• **TASK TO COMPLETE**:
Copy the listing below line for line, without any changes, and leave out the pictures.

──────────

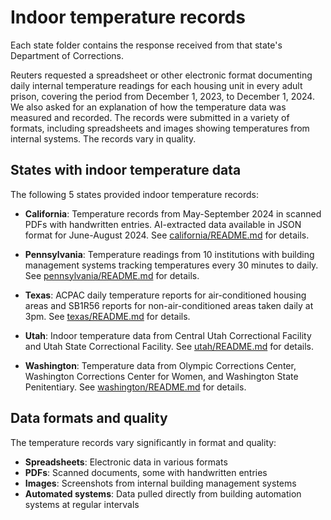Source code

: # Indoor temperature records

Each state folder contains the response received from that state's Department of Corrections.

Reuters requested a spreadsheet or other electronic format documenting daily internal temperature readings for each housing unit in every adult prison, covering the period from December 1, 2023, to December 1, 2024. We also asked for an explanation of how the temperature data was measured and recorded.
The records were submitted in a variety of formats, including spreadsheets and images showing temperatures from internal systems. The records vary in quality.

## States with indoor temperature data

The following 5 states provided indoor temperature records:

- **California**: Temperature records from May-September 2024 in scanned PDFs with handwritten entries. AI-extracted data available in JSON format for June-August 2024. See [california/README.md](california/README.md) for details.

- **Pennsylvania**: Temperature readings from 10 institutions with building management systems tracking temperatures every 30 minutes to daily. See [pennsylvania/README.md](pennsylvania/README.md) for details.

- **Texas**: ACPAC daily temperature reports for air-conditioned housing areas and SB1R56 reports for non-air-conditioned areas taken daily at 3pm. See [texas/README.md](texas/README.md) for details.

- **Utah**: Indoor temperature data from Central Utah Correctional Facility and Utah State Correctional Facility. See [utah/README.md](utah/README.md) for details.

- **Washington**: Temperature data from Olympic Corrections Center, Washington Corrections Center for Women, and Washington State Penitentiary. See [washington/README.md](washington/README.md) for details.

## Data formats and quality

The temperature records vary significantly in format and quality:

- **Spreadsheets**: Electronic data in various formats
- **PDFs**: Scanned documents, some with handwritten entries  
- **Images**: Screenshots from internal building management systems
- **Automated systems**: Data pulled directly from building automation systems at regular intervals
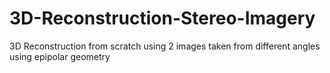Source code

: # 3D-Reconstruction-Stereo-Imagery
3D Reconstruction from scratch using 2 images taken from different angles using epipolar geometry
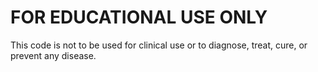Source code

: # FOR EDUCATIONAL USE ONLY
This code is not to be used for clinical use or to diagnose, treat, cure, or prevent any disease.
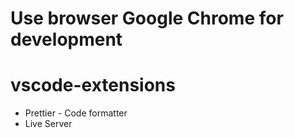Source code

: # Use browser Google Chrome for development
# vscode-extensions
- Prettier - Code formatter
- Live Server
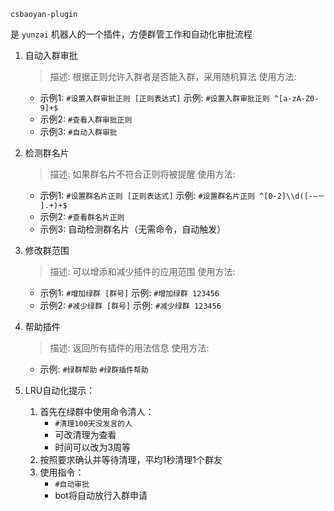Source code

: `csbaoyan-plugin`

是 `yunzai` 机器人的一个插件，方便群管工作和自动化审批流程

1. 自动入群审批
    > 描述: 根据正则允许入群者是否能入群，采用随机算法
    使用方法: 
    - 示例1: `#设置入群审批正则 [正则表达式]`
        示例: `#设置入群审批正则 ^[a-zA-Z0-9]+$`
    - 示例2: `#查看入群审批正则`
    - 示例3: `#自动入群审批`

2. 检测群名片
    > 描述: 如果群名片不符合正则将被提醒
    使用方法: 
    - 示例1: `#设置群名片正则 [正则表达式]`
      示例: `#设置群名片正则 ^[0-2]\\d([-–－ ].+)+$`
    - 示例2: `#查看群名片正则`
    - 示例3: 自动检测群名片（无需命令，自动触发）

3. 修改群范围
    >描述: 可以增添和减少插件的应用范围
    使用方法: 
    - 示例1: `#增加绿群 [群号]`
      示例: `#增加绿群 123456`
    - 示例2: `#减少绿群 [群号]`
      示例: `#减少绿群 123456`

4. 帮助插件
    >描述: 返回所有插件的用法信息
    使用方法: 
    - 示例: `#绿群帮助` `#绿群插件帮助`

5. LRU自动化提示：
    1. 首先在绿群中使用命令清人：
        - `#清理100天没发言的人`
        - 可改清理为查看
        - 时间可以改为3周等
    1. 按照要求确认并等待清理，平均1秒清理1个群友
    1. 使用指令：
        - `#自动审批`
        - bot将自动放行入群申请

──────────

• **TASK RESULT**:
Source code

: # Indoor temperature records

Each state folder contains the response received from that state's Department of Corrections.

Reuters requested a spreadsheet or other electronic format documenting daily internal temperature readings for each housing unit in every adult prison, covering the period from December 1, 2023, to December 1, 2024. We also asked for an explanation of how the temperature data was measured and recorded.
The records were submitted in a variety of formats, including spreadsheets and images showing temperatures from internal systems. The records vary in quality.

## States with indoor temperature data

The following 5 states provided indoor temperature records:

- **California**: Temperature records from May-September 2024 in scanned PDFs with handwritten entries. AI-extracted data available in JSON format for June-August 2024. See [california/README.md](california/README.md) for details.

- **Pennsylvania**: Temperature readings from 10 institutions with building management systems tracking temperatures every 30 minutes to daily. See [pennsylvania/README.md](pennsylvania/README.md) for details.

- **Texas**: ACPAC daily temperature reports for air-conditioned housing areas and SB1R56 reports for non-air-conditioned areas taken daily at 3pm. See [texas/README.md](texas/README.md) for details.

- **Utah**: Indoor temperature data from Central Utah Correctional Facility and Utah State Correctional Facility. See [utah/README.md](utah/README.md) for details.

- **Washington**: Temperature data from Olympic Corrections Center, Washington Corrections Center for Women, and Washington State Penitentiary. See [washington/README.md](washington/README.md) for details.

## Data formats and quality

The temperature records vary significantly in format and quality:

- **Spreadsheets**: Electronic data in various formats
- **PDFs**: Scanned documents, some with handwritten entries  
- **Images**: Screenshots from internal building management systems
- **Automated systems**: Data pulled directly from building automation systems at regular intervals
Source code

: # 3D-Reconstruction-Stereo-Imagery
3D Reconstruction from scratch using 2 images taken from different angles using epipolar geometry
Source code

: # FOR EDUCATIONAL USE ONLY
This code is not to be used for clinical use or to diagnose, treat, cure, or prevent any disease.
Source code

: # Use browser Google Chrome for development
# vscode-extensions
- Prettier - Code formatter
- Live Server
Source code

: `csbaoyan-plugin`

是 `yunzai` 机器人的一个插件，方便群管工作和自动化审批流程

1. 自动入群审批
    > 描述: 根据正则允许入群者是否能入群，采用随机算法
    使用方法: 
    - 示例1: `#设置入群审批正则 [正则表达式]`
        示例: `#设置入群审批正则 ^[a-zA-Z0-9]+$`
    - 示例2: `#查看入群审批正则`
    - 示例3: `#自动入群审批`

2. 检测群名片
    > 描述: 如果群名片不符合正则将被提醒
    使用方法: 
    - 示例1: `#设置群名片正则 [正则表达式]`
      示例: `#设置群名片正则 ^[0-2]\\d([-–－ ].+)+$`
    - 示例2: `#查看群名片正则`
    - 示例3: 自动检测群名片（无需命令，自动触发）

3. 修改群范围
    >描述: 可以增添和减少插件的应用范围
    使用方法: 
    - 示例1: `#增加绿群 [群号]`
      示例: `#增加绿群 123456`
    - 示例2: `#减少绿群 [群号]`
      示例: `#减少绿群 123456`

4. 帮助插件
    >描述: 返回所有插件的用法信息
    使用方法: 
    - 示例: `#绿群帮助` `#绿群插件帮助`

5. LRU自动化提示：
    1. 首先在绿群中使用命令清人：
        - `#清理100天没发言的人`
        - 可改清理为查看
        - 时间可以改为3周等
    1. 按照要求确认并等待清理，平均1秒清理1个群友
    1. 使用指令：
        - `#自动审批`
        - bot将自动放行入群申请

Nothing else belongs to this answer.